Peter Barnes : Genesis 29:1-30
SERMON NOTES: THE DECEIVER DECEIVED (Genesis 29:1-30)
Jacob comes to Haran in Mesopotamia, and ends out marrying two sisters, Leah and Rachel. God chastens those whom He loves – Prov.3:11-12.
- Sin rebounds on the sinner.
– 29:1-8. Rachel then arrives, and Jacob goes into action – 29:9-12. He looks to be trying to show off, and seems to give the kiss of greeting before he introduces himself as her cousin.
– Jacob has fallen for Rachel – 29:13-20. He has no bride price so he works instead. It looks like it is heading for a ‘happily ever after’ ending, but it comes unstuck – 19:21-25. Calvin says that Jacob should have dismissed Leah because there was no mutual consent (29:26-30). The deceiver has been has been forced to drink his own medicine.
- Jacob learns the hard way.
– there is a similarity to Psalm 7:12-16, and Haman in Esther 7:9-10. Jacob learns the hard way what he might have learnt far more comfortably had he not descended into deception and selfishness.
- Providence is read backwards.
John Flavel said that sometimes the providences are like the Hebrew alphabet, and best read backwards.

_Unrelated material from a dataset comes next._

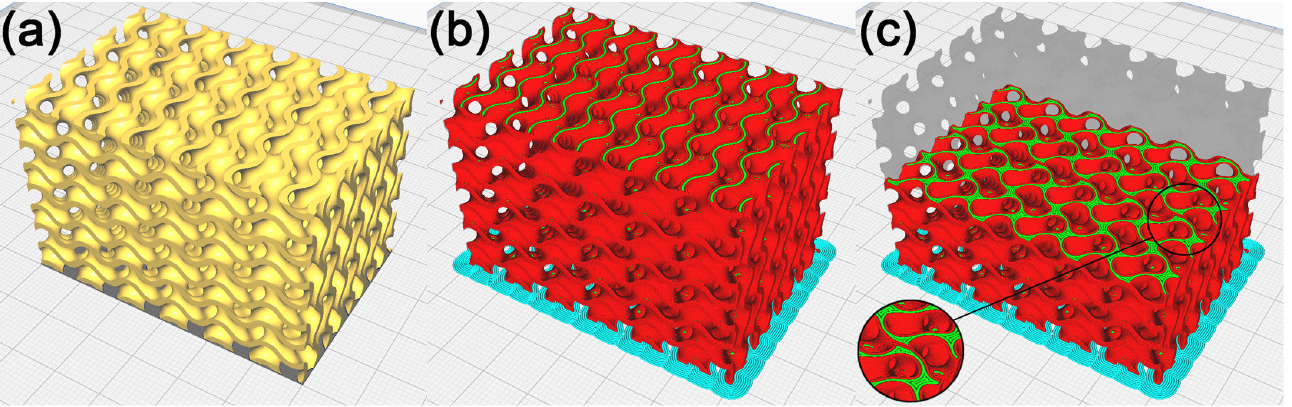
Figure 6. Cellular structure model with duplicated surfaces inside the model. ( a ) Model placed in Cura, ( b ) illustration of the toolpath process in production by FDM technology, and ( c ) illustration of the toolpath in the model’s inner layer.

(a) Jacob cheated his father in 27:19, and then is cheated by his father-in-law, Laban.
(b) Jacob took the rights of the firstborn in 25:31-33; then suffers because of similar rights regarding Leah.
(c) Jacob sided with his mother against his brother and father in 25:28; 27:5-8; then has divisions in his own household – 29:30.
Leah goes on to give birth to six sons, including Levi and Judah from which the Messiah came. God has comforted a lonely and isolated Jacob in a dream – 28:12; now Jacob is taught by hard experience.